'Then he will have to learn. It's quite time he made himself useful. Jonet did before she was his age. And so did I. We can have no idlers on our farm, whatever. Ah, Cate, is that you?' His voice had brought the girl to the open window. She leaned out, blushing like a peony. He joined her, and said something which made her giggle and provoked reply. Then ensued some whispering and laughter. Rhys apparently forgot all about William and his mother's anxiety whilst occupied so pleasantly, for there was no doubt Cate had more than a third-cousinly attraction for him, and chance opportunities for seeing her except on Sundays were not frequent.

When his errand recurred to him, William had disappeared, and notwithstanding Rhys' longer legs, the fatigue of the small ones, the gathering dusk, and the steepness of the ascending path to the farm, the truant crossed the threshold first.

At once uneasiness resolved itself into displeasure. He was scolded on all sides, and threatened with the loss of a supper if ever he ventured to give them such a fright again.

'I wanted Robert Jones,' was all the excuse he made. The scolding was received with stolid silence, which was called sullenness.

Yet he had not forgotten Owen's picture of his mother's distress, or his grave reproof for straying away, and had he been differently received, he might have been contrite and sued for pardon.

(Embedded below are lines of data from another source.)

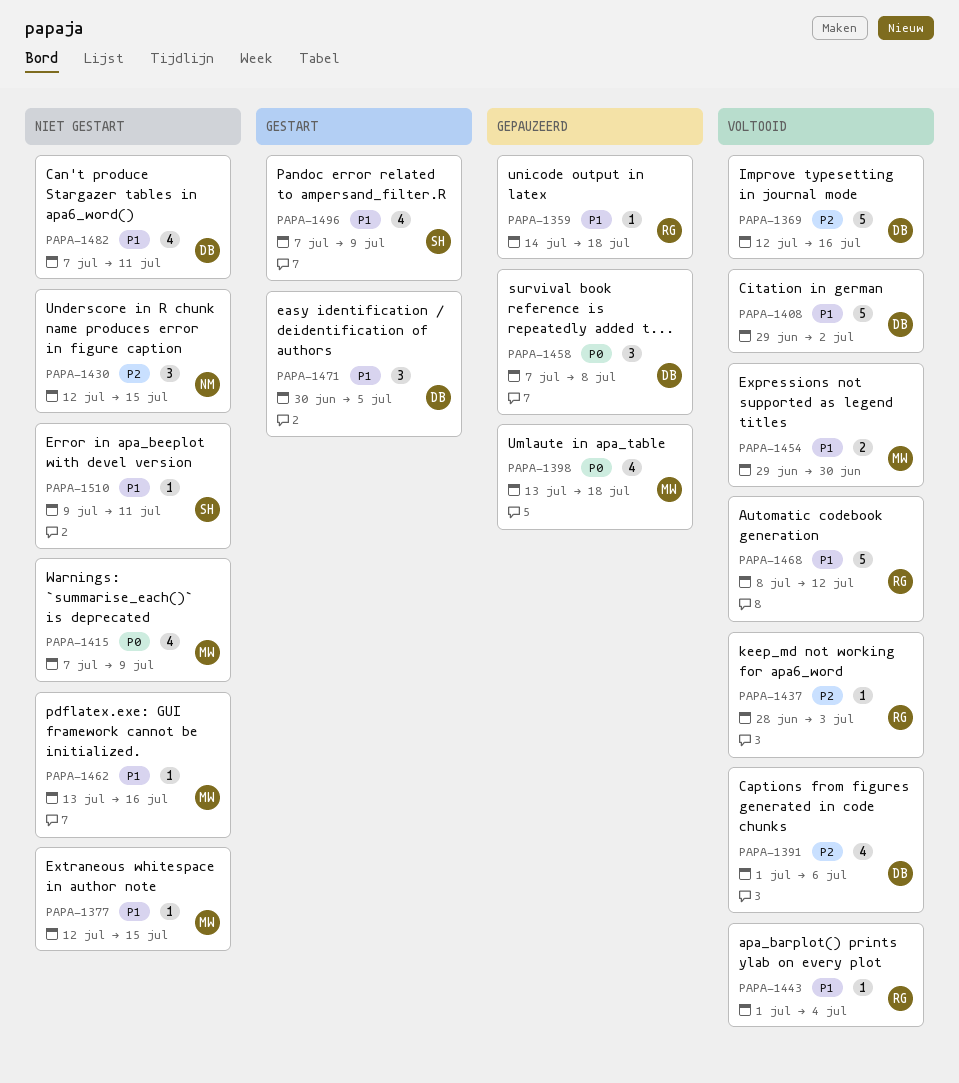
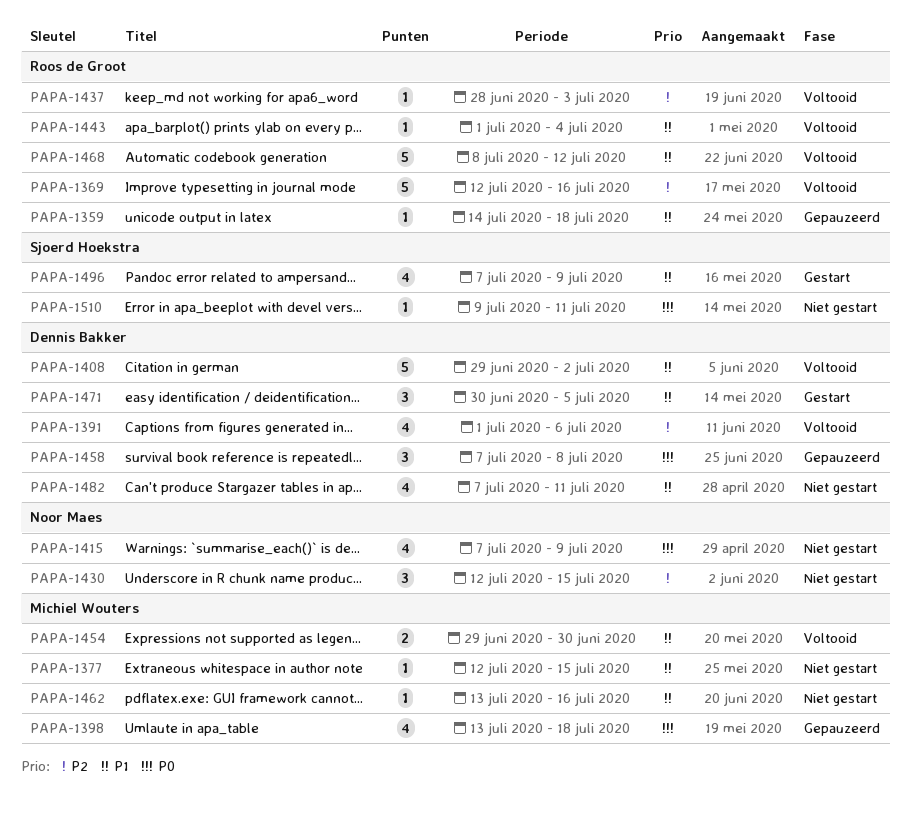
PAPA-1369, owner: Dennis Bakker -> Roos de Groot
PAPA-1415, owner: Michiel Wouters -> Noor Maes
PAPA-1510, priority: P1 -> P0

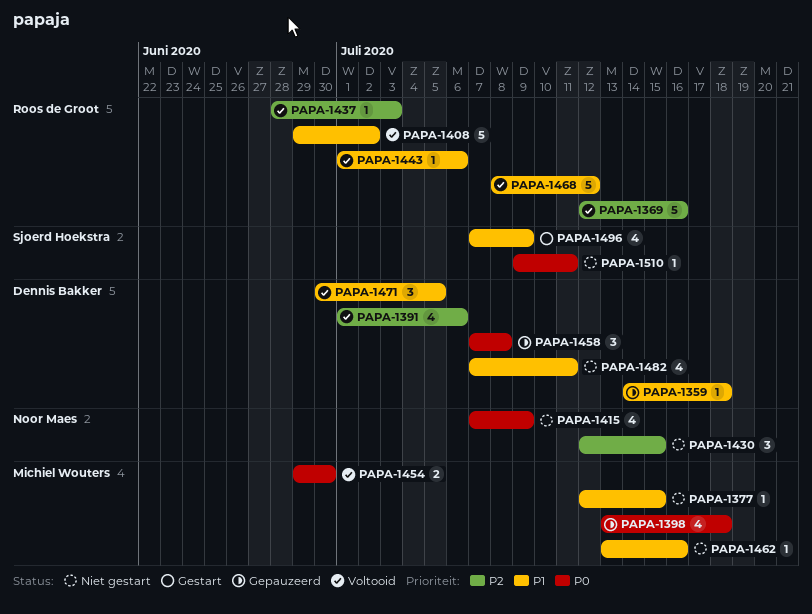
PAPA-1359, owner: Roos de Groot -> Dennis Bakker
PAPA-1408, owner: Dennis Bakker -> Roos de Groot
PAPA-1443, due: Jul 4 -> Jul 6
PAPA-1454, priority: P1 -> P0
PAPA-1471, status: Gestart -> Voltooid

It is a difficult matter, even in these analytic days, to search out the inner workings of the child-mind, or to understand all that influences wayward moods. How were those rudely-cultivated farmers to penetrate beneath the surface, to see the undeveloped oak in the immature acorn?

'Robert Jones do be spoiling that boy,' said Mrs. Edwards, when the child was in bed. 'I wonder what he wanted with the man?'

'Wanted? Sure, he wanted to ask if stones do grow like trees,' said Rhys, in a tone of impatient scorn. 'It was only last week he did be asking me if the trees made the wind, because it was always windy when the trees tossed about.'

'Well, don't they?' queried stolid Davy, amidst a roar of laughter, in which even the mother joined.

'Now, don't you be as silly as Willem. I never before knew you ask such a foolish question,' said Rhys dogmatically.